Впрочем, Смирнов не удивился. Еще ночью, сжавшись комочком под тонким одеялом, чувствуя всей кожей холодное дыхание первых заморозков, он знал, что утром произойдет что-то страшное и гадкое. Ледяной воздух далекого глухого леса не давал ему согреться; запахи прелой листвы и тины, шорох поникшей травы, хруст веток мешали уснуть. Крик внезапно застигнутой птицы врывался в его дремы, тревожил, звал на помощь. Смирнов не хотел идти, он стонал, ворочался, подтягивал колени к животу, но что-то неизбежное уже шумело, грохотало, накатывалось…

Он поежился, пнул носком ботинка склеившиеся желтые листья.
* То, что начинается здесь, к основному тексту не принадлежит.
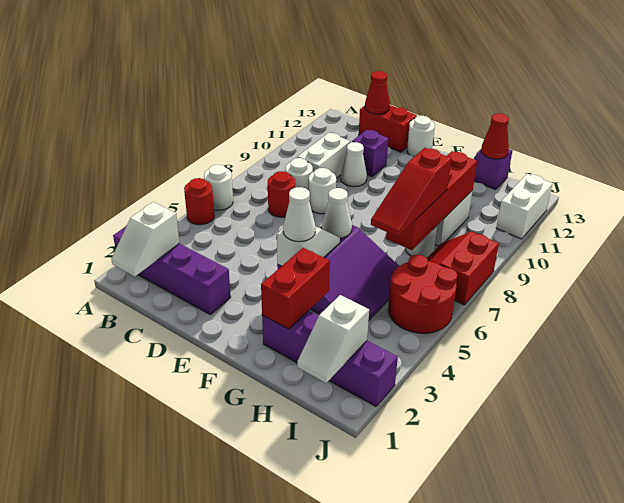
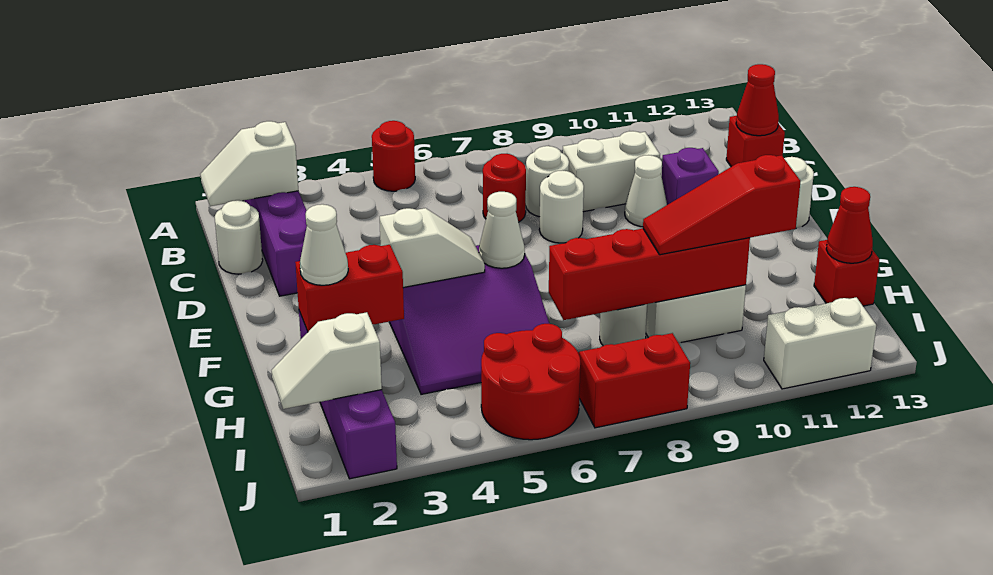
white 1x1 round brick [204,165,233,210] -> white 1x1 round brick moved to [215,200,263,274]
red 1x2 brick [359,105,417,152] -> red 1x1 brick [726,116,785,167]
white 1x1 cone [283,187,316,242] -> white 1x1 cone moved to [300,204,348,285]
red 1x3 slope [371,148,452,237] -> red 1x3 slope moved to [643,155,800,255]
purple 1x1 brick [474,149,512,190] -> red 1x1 brick [814,240,879,306]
Девушку нашли рыбаки. «Как всей да, – вяло подумал Смирнов. – Если бы не рыбаки, наши реки были бы полны рассыпавшимися скелетами, неопознанными трупами, объеденными голодными зубастыми рыбами. В отделениях висели бы бесконечные списки пропавших без вести, люди приносили бы к рекам погребальные венки, а рыбы вырастали бы огромными и жирными, они выпрыгивали бы из воды…» Мысль была настолько омерзительна, что Смирнов решил ее не додумывать.

А труп его встревожил. Располосованное белое тело с узкими провалами темной плоти не нравилось Смирнову. Золотистые волосы смешались с листьями, испачканные в грязи и тине руки словно пытались врасти в землю. Тело хотело остаться в этой желтоватой от глины почве, прорасти корнями-пальцами, уйти в темноту кротовьих нор. Оно не хотело в морг.
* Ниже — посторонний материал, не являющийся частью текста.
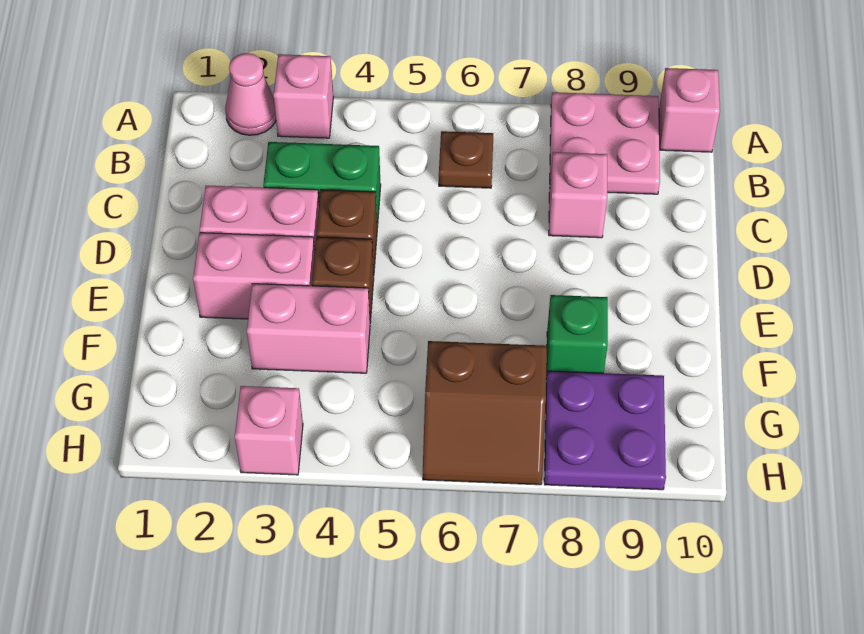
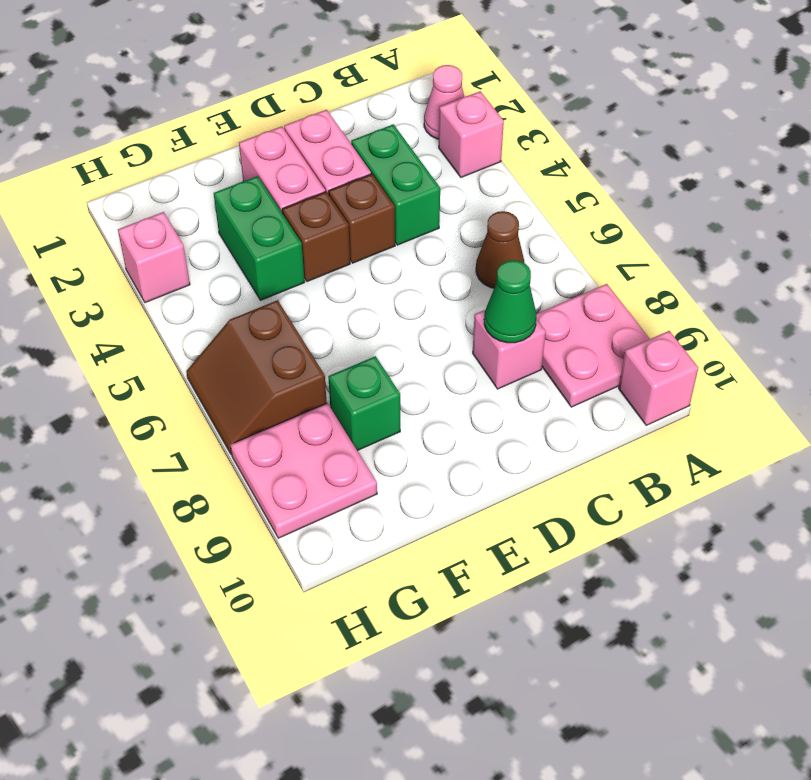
brown 1x1 plate [439,131,493,188] -> brown 1x1 cone [476,211,524,288]
none -> green 1x1 cone [484,260,537,343]
pink 1x2 brick [247,284,370,373] -> green 1x2 brick [214,176,305,300]
purple 2x2 plate [544,371,666,490] -> pink 2x2 plate [230,403,377,538]

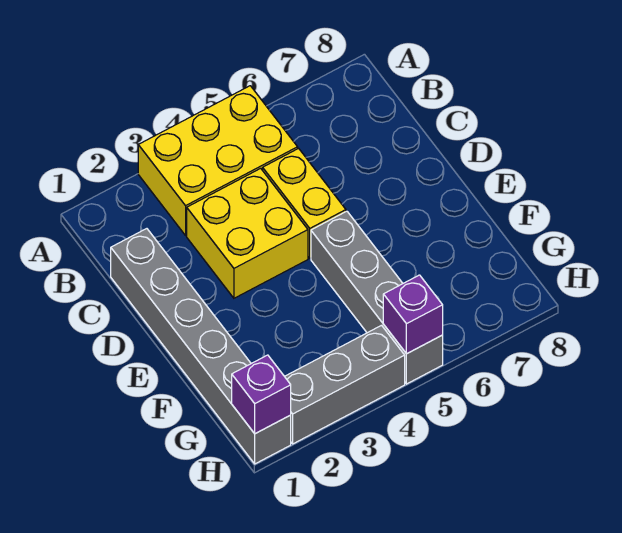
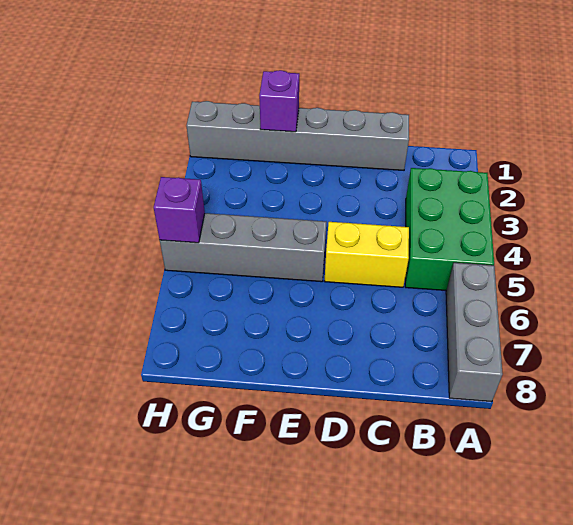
yellow 2x3 brick [138,86,298,235] -> green 2x3 brick [405,168,494,291]
yellow 2x2 brick [187,168,308,298] -> none
purple 1x1 brick [232,355,291,434] -> purple 1x1 brick moved to [259,70,299,132]
grey 1x3 brick [285,325,405,444] -> grey 1x3 brick moved to [446,263,503,402]

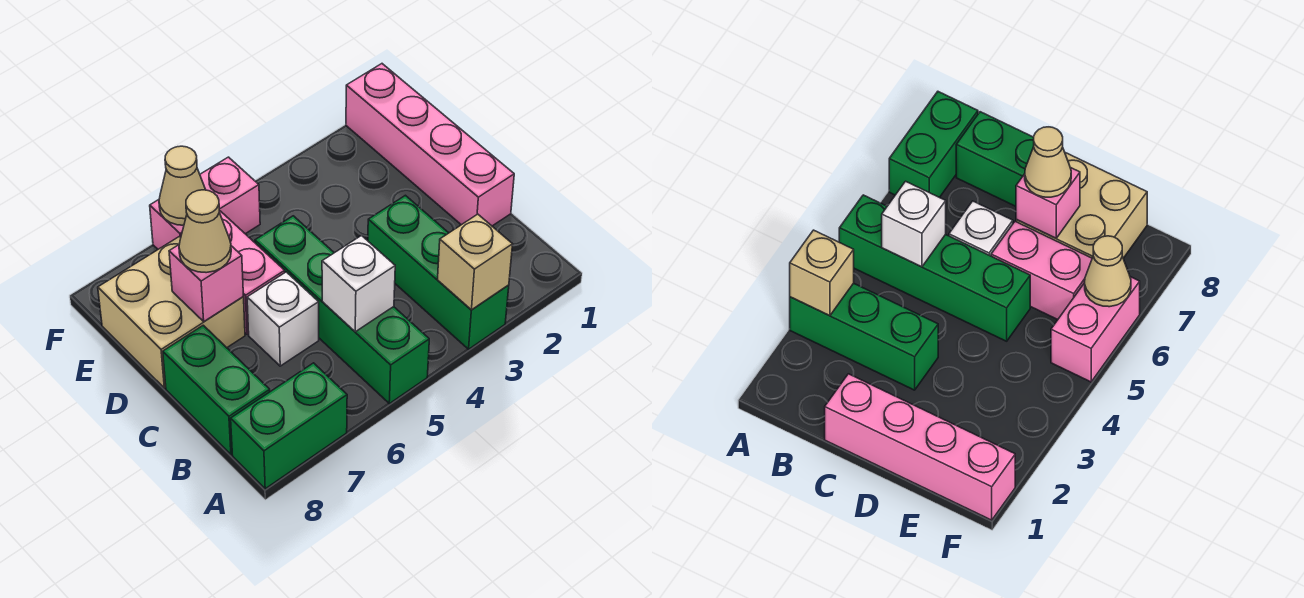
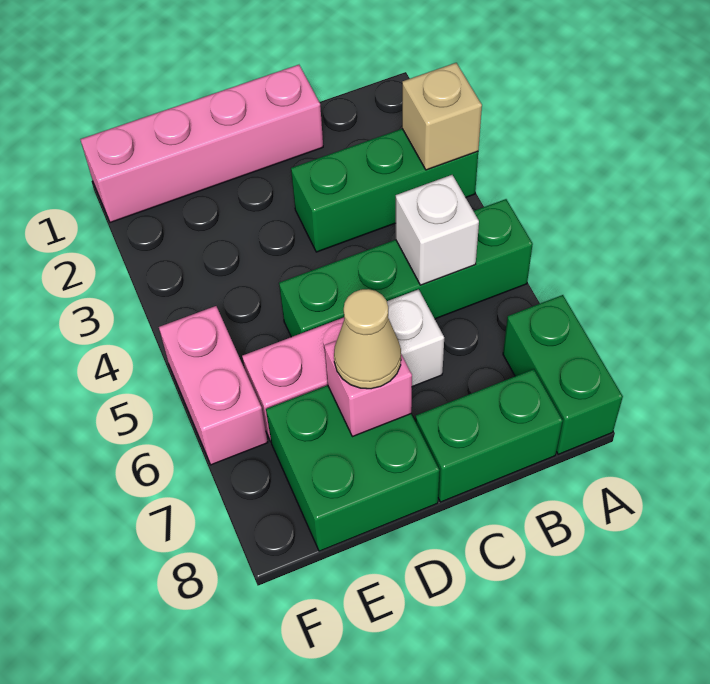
tan 2x2 brick [98,237,245,388] -> green 2x2 brick [266,385,440,551]
tan 1x1 cone [159,146,206,225] -> none

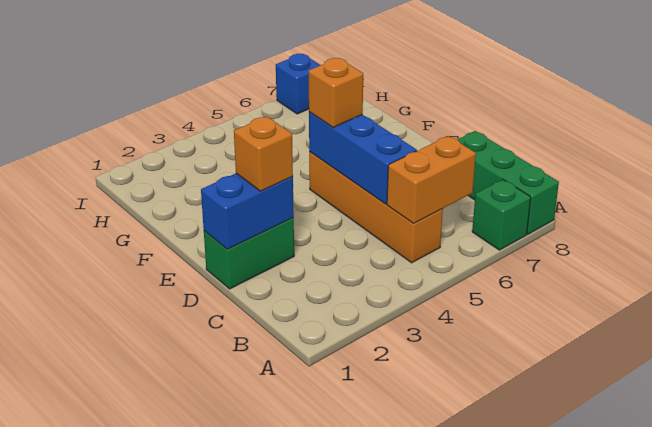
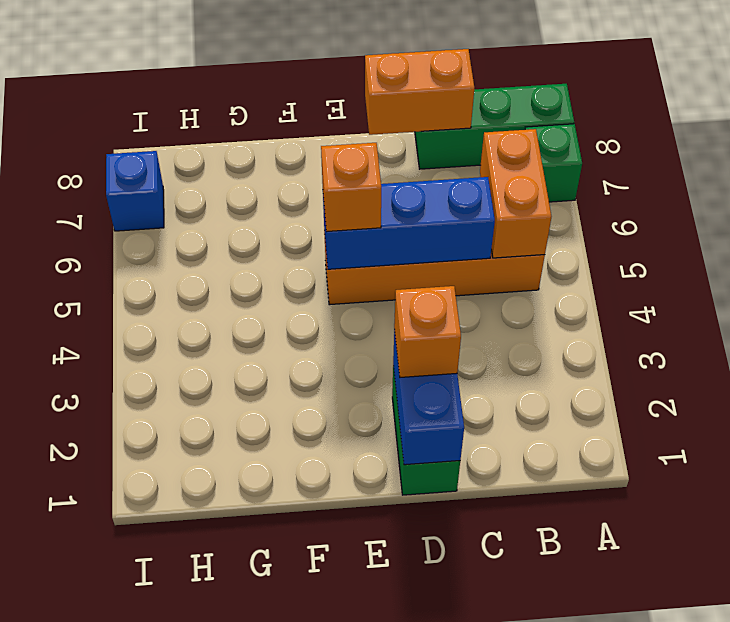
none -> orange 1x2 brick [365,49,474,135]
– Поверить не могу, есть документы! – раздался над ухом довольный голос опера. Следователь прокуратуры Анатолий Смирнов вздрогнул, поморгал и сделал вдумчивое лицо. – На ней была маленькая жилетка с карманом, а в ней – пропуск в институт. Фамилия, имя. Малова Елена. Не помню такой среди потеряшек.

– Да, – согласился со всем сразу Смирнов, – Надо съездить, поговорить.
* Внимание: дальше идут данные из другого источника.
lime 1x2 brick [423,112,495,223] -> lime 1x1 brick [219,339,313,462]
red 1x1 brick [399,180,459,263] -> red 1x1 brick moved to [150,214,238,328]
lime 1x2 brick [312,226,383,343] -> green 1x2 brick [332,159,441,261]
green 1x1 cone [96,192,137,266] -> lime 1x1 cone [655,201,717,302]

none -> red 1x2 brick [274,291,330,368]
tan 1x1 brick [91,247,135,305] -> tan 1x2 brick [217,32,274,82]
– Не раньше чем завтра, – развел руками опер, – Ты ж знаешь…

– Да, – хотя он не знал. – Ладно, давай сюда. Я сам поеду.

Направляясь к теплой, старательно пыхтевшей мотором машине, Смирнов обернулся. Река темной блестящей лентой уходила от невысокого берега с мертвой, зверски зарезанной Еленой вправо и влево. Вправо – к жилым кварталам города Москвы. Влево – к далекому глухому лесу.

– Значит, вы пошли в казино. Дальше? Рассказывайте, рассказывайте.

Девушка всхлипнула.

Рассказывать было особо нечего. Сэкономив правдами и неправдами долларов по сто, они с Леной Маловой ходили по субботам в казино. Да, в одно и то же, «Гранд Рояль». Потому что их там уже знали и пускали. Играли совсем чуть-чуть, в основном строили глазки и пытались познакомиться. Нет, вы не подумайте, просто где же еще иногородняя девушка может…

– Я не думаю, – сказал Смирнов и обманул. Он думал. Помимо всего прочего, он думал, что почему-то никто не идет знакомиться на стадион. Или в туристическую секцию. Хотя тоже неизвестно, кого там можно встретить.

Но все золотоволосые иногородние девушки считают, что самое лучшее место для знакомства с мужчиной – это казино. А потом их находят рыбаки.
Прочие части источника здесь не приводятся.